The old Tibet can still be witnessed in the Ganden monastery, for instance, in its empty prayer hall. As Crishna savoured the tranquillity, he heard a cellphone ring and saw a monk “pulling out not one but three phones, peering at them in the semi-darkness, trying to see which one was ringing!”
There is also sadness in the discovery that most of the monasteries are rebuilt versions as the original structures were razed when the Chinese “liberated” Tibet in the 1950s. The group visited the Jokhang Temple—the epicentre of Tibetan Buddhism—and the magnificent Potala Palace, the winter palace of the Dalai Lama, and the Norbulingka, the summer palace, from where His Holiness began his escape to India in 1959.
Why do people undertake arduous journeys of this kind in the Himalayan region? Members of the audience at Crishna’s lectures have interesting, if varied, responses. Suman Dubey, president of The Himalayan Club, who recently retired as a journalist to spend time in the mountains, muses: “It’s a vocation. There is something about going to a place, and seeing it as nature intended it to be. In the process, you get to challenge yourself and to see yourself clearly.” Tanil Kilachand, chairman and managing director, Polychem Ltd, who did the Kailash Mansarovar parikrama on foot, says: “In this yatra, you come close to nature. All your five senses are engaged, plus one more, your sixth sense, or spirituality.”

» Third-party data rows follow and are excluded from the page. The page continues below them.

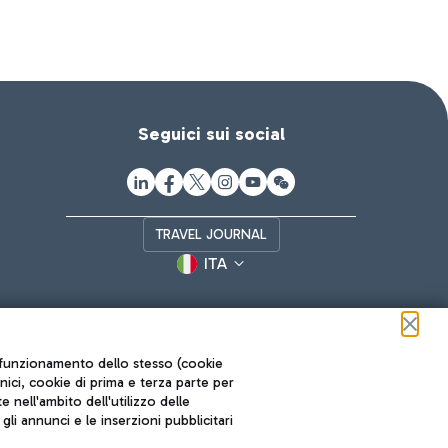
Seguici sui social
TRAVEL JOURNAL
ITA
ul funzionamento dello stesso (cookie
cnici, cookie di prima e terza parte per
nell'ambito dell'utilizzo delle
li annunci e le inserzioni pubblicitari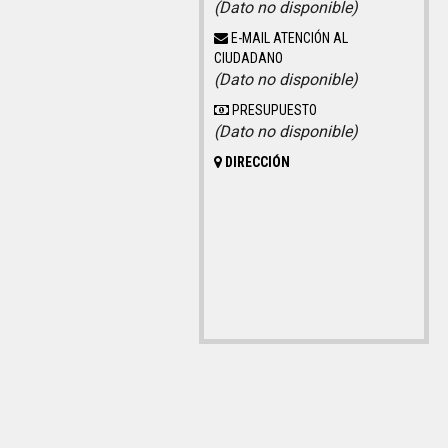
(Dato no disponible)
E-MAIL ATENCIÓN AL
CIUDADANO
(Dato no disponible)
PRESUPUESTO
(Dato no disponible)
DIRECCIÓN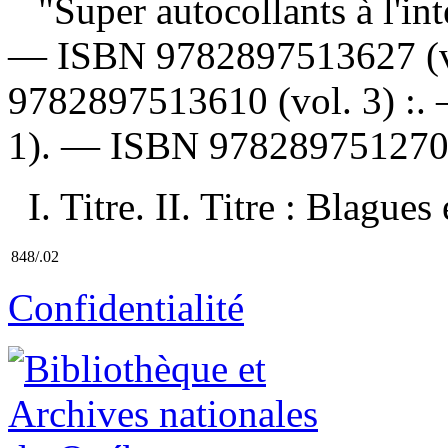
"Super autocollants à l'int
—
ISBN
9782897513627 (vo
9782897513610 (vol. 3) :
.
1). —
ISBN
97828975127
I. Titre. II. Titre : Blagues
848/.02
Confidentialité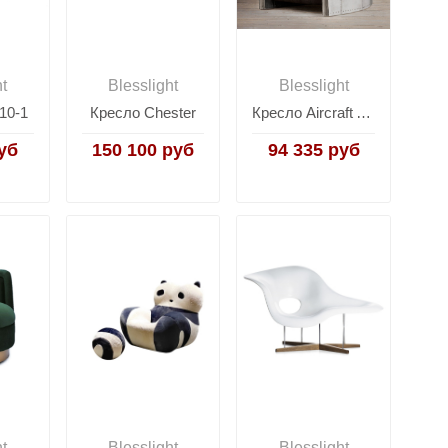
ht
Blesslight
Blesslight
10-1
Кресло Chester
Кресло Aircraft Armchair Original RS003-1
уб
150 100 руб
94 335 руб
ht
Blesslight
Blesslight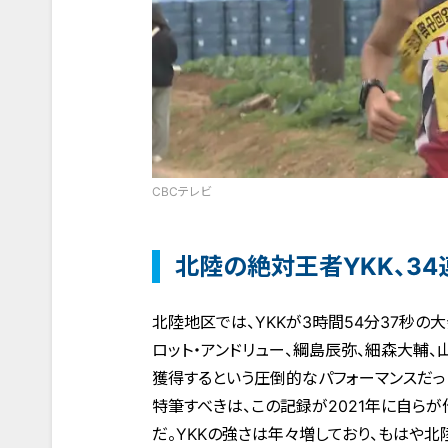
CBCテレビ
北陸の絶対王者YKK、3
北陸地区では、YKKが3時間54分37秒の
ロット・アンドリュー、綱島辰弥、細森大輔
獲得するという圧倒的なパフォーマンスだっ
特筆すべきは、この記録が2021年に自らが
だ。YKKの強さは年々増しており、もはや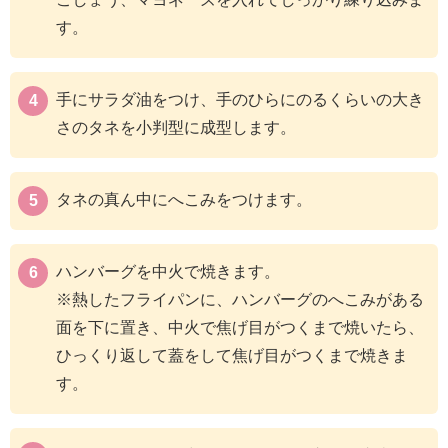
す。
手にサラダ油をつけ、手のひらにのるくらいの大き
さのタネを小判型に成型します。
タネの真ん中にへこみをつけます。
ハンバーグを中火で焼きます。
※熱したフライパンに、ハンバーグのへこみがある
面を下に置き、中火で焦げ目がつくまで焼いたら、
ひっくり返して蓋をして焦げ目がつくまで焼きま
す。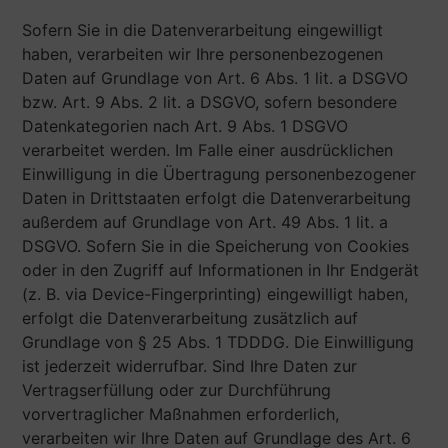
Sofern Sie in die Datenverarbeitung eingewilligt
haben, verarbeiten wir Ihre personenbezogenen
Daten auf Grundlage von Art. 6 Abs. 1 lit. a DSGVO
bzw. Art. 9 Abs. 2 lit. a DSGVO, sofern besondere
Datenkategorien nach Art. 9 Abs. 1 DSGVO
verarbeitet werden. Im Falle einer ausdrücklichen
Einwilligung in die Übertragung personenbezogener
Daten in Drittstaaten erfolgt die Datenverarbeitung
außerdem auf Grundlage von Art. 49 Abs. 1 lit. a
DSGVO. Sofern Sie in die Speicherung von Cookies
oder in den Zugriff auf Informationen in Ihr Endgerät
(z. B. via Device-Fingerprinting) eingewilligt haben,
erfolgt die Datenverarbeitung zusätzlich auf
Grundlage von § 25 Abs. 1 TDDDG. Die Einwilligung
ist jederzeit widerrufbar. Sind Ihre Daten zur
Vertragserfüllung oder zur Durchführung
vorvertraglicher Maßnahmen erforderlich,
verarbeiten wir Ihre Daten auf Grundlage des Art. 6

And why should the world care about Tibet today? It’s important, says Crishna, because it represents the potential to change things.
“The fascinating thing is that China itself is changing, a fact not fully appreciated even by many of us doing business in China. There are pressures on the Communist Party of China to change. As the rivers begin to dry up, there could be a huge backlash from the peasants who live north of the Yellow River. So, you see that the party has stopped banning religion, they are bringing in private property laws, all of which are dramatic changes. Tibet is the roof of the world, and the climatic changes there, studied in depth by Chinese scientists, will have a tremendous impact on the world’s climate,” he says.

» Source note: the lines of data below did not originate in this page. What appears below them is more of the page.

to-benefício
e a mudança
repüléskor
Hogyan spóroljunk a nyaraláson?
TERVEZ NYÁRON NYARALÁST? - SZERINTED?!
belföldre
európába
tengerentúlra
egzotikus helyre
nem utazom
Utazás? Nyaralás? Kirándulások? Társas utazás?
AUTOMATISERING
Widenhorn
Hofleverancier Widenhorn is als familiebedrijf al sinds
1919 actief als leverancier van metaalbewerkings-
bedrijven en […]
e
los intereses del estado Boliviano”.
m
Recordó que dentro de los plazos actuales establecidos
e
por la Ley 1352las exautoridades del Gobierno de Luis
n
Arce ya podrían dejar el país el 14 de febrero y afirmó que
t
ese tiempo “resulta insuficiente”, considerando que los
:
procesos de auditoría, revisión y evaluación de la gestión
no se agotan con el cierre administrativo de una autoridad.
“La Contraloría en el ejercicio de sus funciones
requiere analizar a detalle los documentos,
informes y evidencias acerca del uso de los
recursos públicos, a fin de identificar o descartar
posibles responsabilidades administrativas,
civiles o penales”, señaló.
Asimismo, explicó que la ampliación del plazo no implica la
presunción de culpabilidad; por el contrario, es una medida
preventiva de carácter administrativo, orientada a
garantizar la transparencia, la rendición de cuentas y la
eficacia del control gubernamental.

Another audience member, Lama Doboom Tulku, director of Tibet House, who came to India with the Dalai Lama in 1959, says: “Just as Tibetans cannot remain isolated, the Chinese, too, cannot stay isolated. Everybody is interlinked. Democracy, in my belief, is something that happens not by revolution, but will evolve.”
For Crishna, interwoven in Tibet’s story is also a huge chunk of family history, and pride. In 1957, his maternal uncle and mentor, General Thimmayya, then chief commanding officer of the Indian Army, warned defence minister Krishna Menon about the fallout of the Tibetan takeover and Chinese build-up on the Sino-Indian border.
But, taken in by Menon, a communist himself, and by Chou En Lai, the Chinese prime minister, Nehru ignored and humiliated his commanding officer.
In 1962, the Chinese attacked India, and today, observes Crishna, we still have an unresolved border of 2,500km, the costliest line to maintain between the two most populous countries in the world.
At the end of the trip, Crishna and his group arrived at the Everest Base Camp. Muni, who has had a 25-year career of 22 mountaineering expeditions, with a world record of traversing the entire length of the Himalayas, cannot get over this irony: “Here, we are in one of the loneliest spots in the world, and it’s crowded with people of all nationalities, waiting for clear weather to sight Mt Everest. It’s the most unexpected place to socialize in.”
At the end of the trip, the weather became so cold and cloudy that the group was forced to turn back, without seeing Mt Everest even as they camped at its feet.
Then, as they flew towards Kathmandu, the clouds lifted, and the peak revealed itself in all its glory.
Crishna’s journey to Tibet, then, is not just about its beginning or an end, but about the unexpected vistas that it opened up. “The mountains,” adds Muni, “always teach you to respect that.”